Arsenal came into the final group match in the Europa League with nothing to play for. For BATE Borisov, however, they still had a chance to claim the second spot and advance into the knockout rounds depending on the result between Red Star Belgrade and 1. FC Koln. Three first-half goals by the Gunners led to an easy 6-0 win over a beleaguered Borisov that couldn’t cope with Jack Wilshere’s all-around play.
Arsenal: Ospina; Maitland-Niles, Holding, Chambers, Debuchy; Coquelin, Elneny (Willock); Welbeck (Nketiah), Wilshere, Walcott (Nelson); Giroud
BATE Borisov: Scherbitski; Volodko, Milunovic, Polyakov, Rios; Dragun, Berezkin; Stasevich (Tuominen), Ivanic (Yablonski), Gordeychuk; Rodionov (Signevich)

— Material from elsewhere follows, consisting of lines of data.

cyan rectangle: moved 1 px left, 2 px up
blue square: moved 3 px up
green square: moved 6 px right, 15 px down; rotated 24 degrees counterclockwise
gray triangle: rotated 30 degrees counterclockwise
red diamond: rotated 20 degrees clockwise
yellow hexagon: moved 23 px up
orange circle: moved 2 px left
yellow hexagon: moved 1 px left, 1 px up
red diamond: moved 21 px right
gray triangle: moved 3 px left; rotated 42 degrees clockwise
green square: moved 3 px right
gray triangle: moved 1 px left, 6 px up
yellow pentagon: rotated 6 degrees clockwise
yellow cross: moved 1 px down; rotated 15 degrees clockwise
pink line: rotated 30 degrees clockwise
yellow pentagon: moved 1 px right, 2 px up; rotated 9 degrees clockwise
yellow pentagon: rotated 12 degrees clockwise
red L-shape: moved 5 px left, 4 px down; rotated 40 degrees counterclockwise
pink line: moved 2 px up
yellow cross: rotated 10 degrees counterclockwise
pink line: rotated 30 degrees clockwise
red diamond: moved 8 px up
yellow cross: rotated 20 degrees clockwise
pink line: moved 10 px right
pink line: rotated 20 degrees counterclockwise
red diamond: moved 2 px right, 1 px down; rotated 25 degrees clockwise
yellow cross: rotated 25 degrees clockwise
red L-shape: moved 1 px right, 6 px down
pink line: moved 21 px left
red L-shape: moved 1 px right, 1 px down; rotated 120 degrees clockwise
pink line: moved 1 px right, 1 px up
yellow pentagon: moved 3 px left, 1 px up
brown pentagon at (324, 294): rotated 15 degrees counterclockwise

In the post-match press conference, Wenger said, “I will adapt the team every time to the different team we face. I just select the team I think can win the next game.” His use of the 4-2-3-1, in this case, makes perfect sense. Against a BATE Borisov team that has not played since November 26th, adding an extra attacker likely would not have compromised their defensive structure.
Having the extra midfielder provided Arsenal with a stronger base for their initial progressions. Elneny and Coquelin, easily the more defensively-minded of Arsenal’s midfielders, would occupy the central corridors and shift horizontally when Arsenal rotated possession. If Arsenal attempted their buildup down the flanks, they would adapt their positioning to create local overloads to break Borisov’s middle block. As the ball progressed into the final third, one of them would push forward nearer the half-space. Sometimes Wilshere would switch positions with either of the midfielders to change the dynamic of Arsenal’s progression since he is a more accomplished passer than the two of them.

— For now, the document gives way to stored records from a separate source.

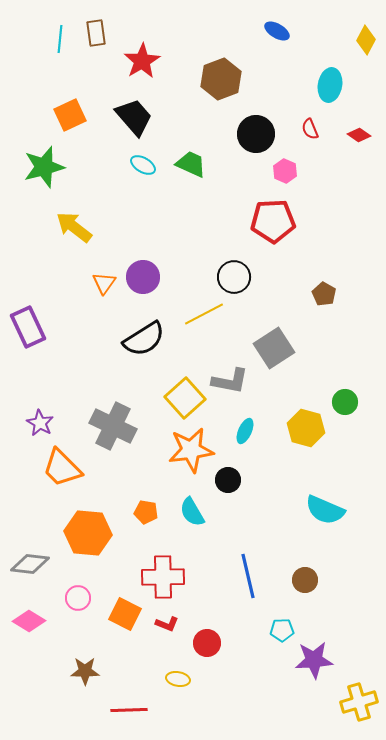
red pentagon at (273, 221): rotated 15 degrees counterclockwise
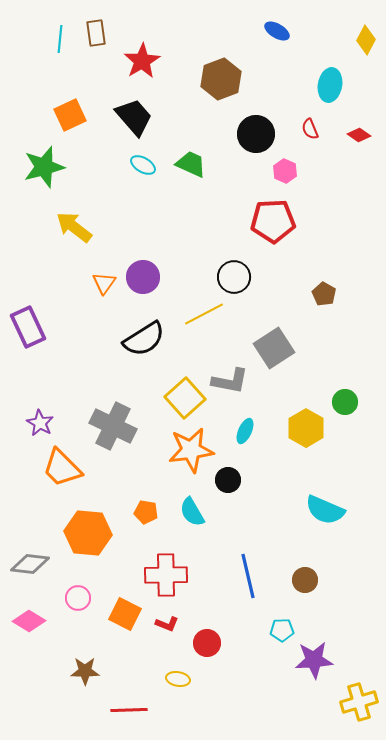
yellow hexagon at (306, 428): rotated 15 degrees clockwise
red cross at (163, 577): moved 3 px right, 2 px up
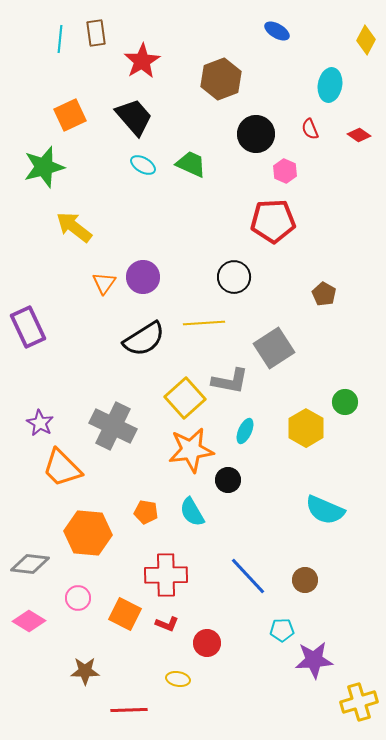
yellow line at (204, 314): moved 9 px down; rotated 24 degrees clockwise
blue line at (248, 576): rotated 30 degrees counterclockwise
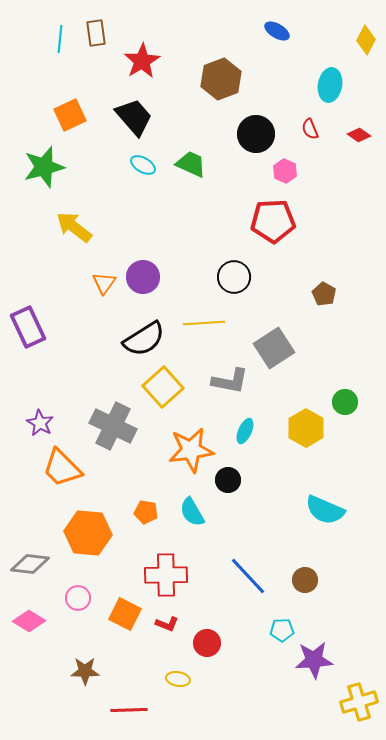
yellow square at (185, 398): moved 22 px left, 11 px up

Arsenal also tried to leverage the aggressiveness of Borisov’s fullbacks by progressing with speed down the flank using either Walcott or Debuchy. Sometimes it worked with these types of clever movements forcing Borisov’s defensive shape to adjust to space. Debuchy, in particular, pushed the fullback deeper into the final third as they became weary of Arsenal’s speed and quick passing in wide areas.
Arsenal was able to play with greater space and freedom once they went up two goals. Borisov’s defensive structure, originally a 4-1-4-1, started to become more porous as they became more aggressive in their pressing. Arsenal was obviously prepared and constantly varied their attacking angles and off-ball movement. Wilshere’s goal came specifically off the ball-side defenders idly watching play instead of shadow covering Arsenal’s deliberate central concentration. Wilshere sees the midfielders pushing towards Walcott in the half-space and makes a clever, though preventable, run between the centerbacks. It was not a coincidence that all three of Arsenal’s first-half goals came from such incisive passing sequences.
The second half started with Borisov lining up in a 4-4-2 by pushing one of their midfielders further forward to aid in pressing Arsenal’s early buildup as well as provide another attacking option when they had the ball. Despite their adjustments, Arsenal continued dominating possession and utilized the central movement of Wilshere to attack vertically.
As the game wore on, Jack became a constant nuisance through his ability to exploit the space between Borisov’s lines. It was clear throughout his desire to create an impact as he constantly demanded the ball and dictated Arsenal’s tempo in possession. He routinely found gaps in Borisov’s stretched defensive shape to generate multiple attacking chances either through vertical passes through the half-spaces or driving into the box himself. His on-the-fly adjustments kept the opponent guessing and provided space for attackers to be aggressive in their movements. That Borisov was never able to deal with the effervescent spark that Wilshere provided in attack only signaled their overall defensive malaise over 90 minutes. In the end, six goals seemed a fitting end for an Arsenal B team that appears to be finally clicking.